Ken (Kelvin Yu) is a college student on the edge – he hasn’t finished a project due to a lack of effort on the part of the other people in his group. Now with the end of the school year coming up, he must finish it in one night with a set of complete strangers. The other participants in the project are your classic high school clichés: serious minded Caleb (Mat Hostetler), snobby sorority girl Tancy, hippie Nera (Sam Doumit), sports jock Justin (Austin Nichols), and the token black athlete Aliya (Kristen Ariza). The “school” genre tends to have very one-dimensional characters these days, but John P. Aguirre’s The Utopian Society suffers in other places.
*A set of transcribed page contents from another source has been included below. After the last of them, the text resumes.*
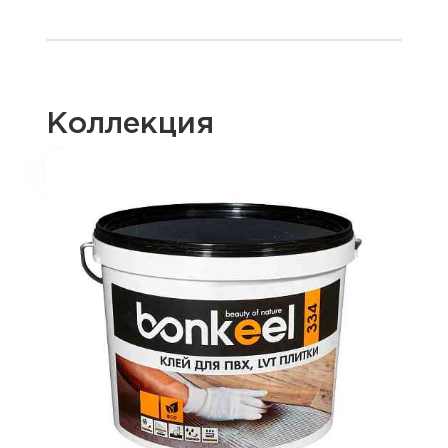
Коллекция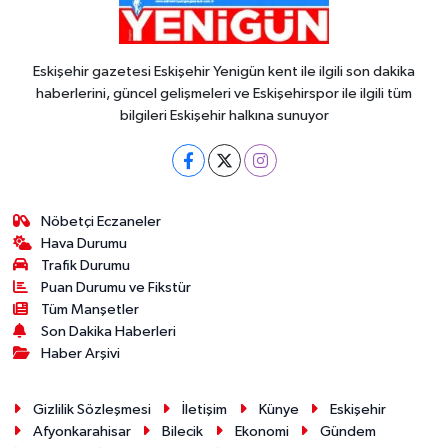
Eskişehir gazetesi Eskişehir Yenigün kent ile ilgili son dakika
haberlerini, güncel gelişmeleri ve Eskişehirspor ile ilgili tüm
bilgileri Eskişehir halkına sunuyor
Nöbetçi Eczaneler
Hava Durumu
Trafik Durumu
Puan Durumu ve Fikstür
Tüm Manşetler
Son Dakika Haberleri
Haber Arşivi
Gizlilik Sözleşmesi
İletişim
Künye
Eskişehir
Afyonkarahisar
Bilecik
Ekonomi
Gündem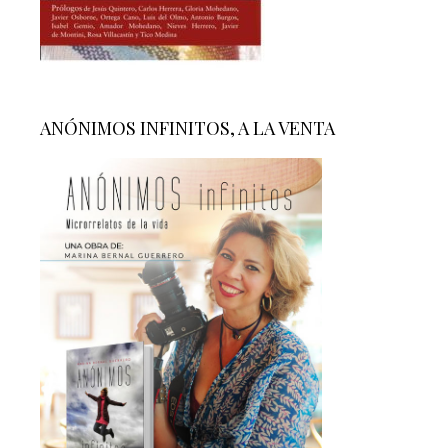
ANÓNIMOS INFINITOS, A LA VENTA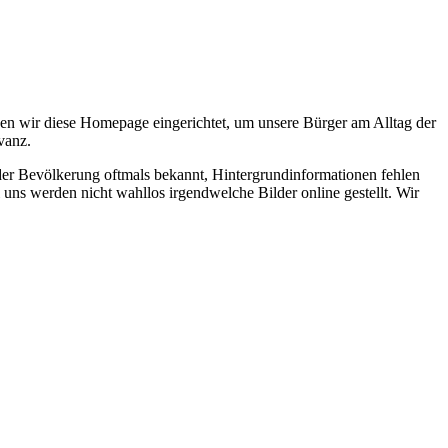
en wir diese Homepage eingerichtet, um unsere Bürger am Alltag der
vanz.
 der Bevölkerung oftmals bekannt, Hintergrundinformationen fehlen
 uns werden nicht wahllos irgendwelche Bilder online gestellt. Wir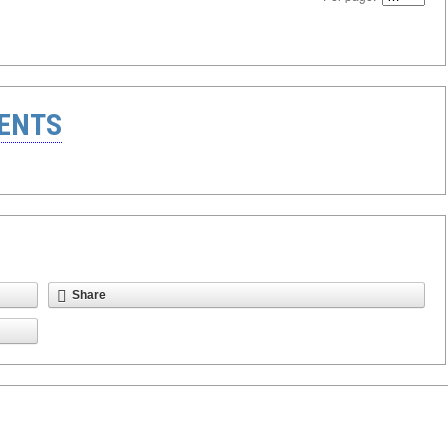
ENTS
Share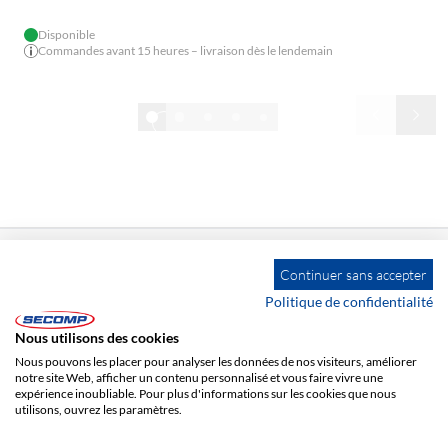
Disponible
Commandes avant 15 heures – livraison dès le lendemain
1/10
Tout afficher
Continuer sans accepter
Politique de confidentialité
ADRESSE
Nous utilisons des cookies
SECOMP France
Nous pouvons les placer pour analyser les données de nos visiteurs, améliorer
Allée des Sarments
notre site Web, afficher un contenu personnalisé et vous faire vivre une
expérience inoubliable. Pour plus d'informations sur les cookies que nous
Bâtiment F - Lot 9
utilisons, ouvrez les paramètres.
FR-77183 Croissy Beaubourg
The group spends the first half of the movie messing around watching TV, getting food, and stealing beer (and getting drunk on it at a stadium) while basically getting on each other's nerves. By the second half of the film, they begin to understand each other (although some relations are strained even further at the end). I’m not into the Crash method of everyone telling the other what is right and wrong with the world – not unless it's written well. When a character launches into a monologue, that character ceases to be a part of the film and turns into a politician standing on the street corner shouting slogans at the passersby.
Some have likened this film to The Breakfast Club — it is, but without the energy and zest of the brat pack. Sure, the music has nothing to do with the '80s cheese that was in the previous film, but it's not as memorable. I'd say it was more like My Dinner With Andre than The Breakfast Club.
Since the main plot involves getting a paper done, perhaps the best technique is to focus on the paper and exploit the characters' backgrounds and personalities that way. While college is really the last hurrah of wild nights, too many of them spent that way can cost you your education. That underlying tension isn't really felt until near the end, and I felt it should have been there throughout. What the viewer is treated to in the third act is a series of confessions from all the characters – all of them except perhaps Aliya, whose only contribution to the story is laying Justin.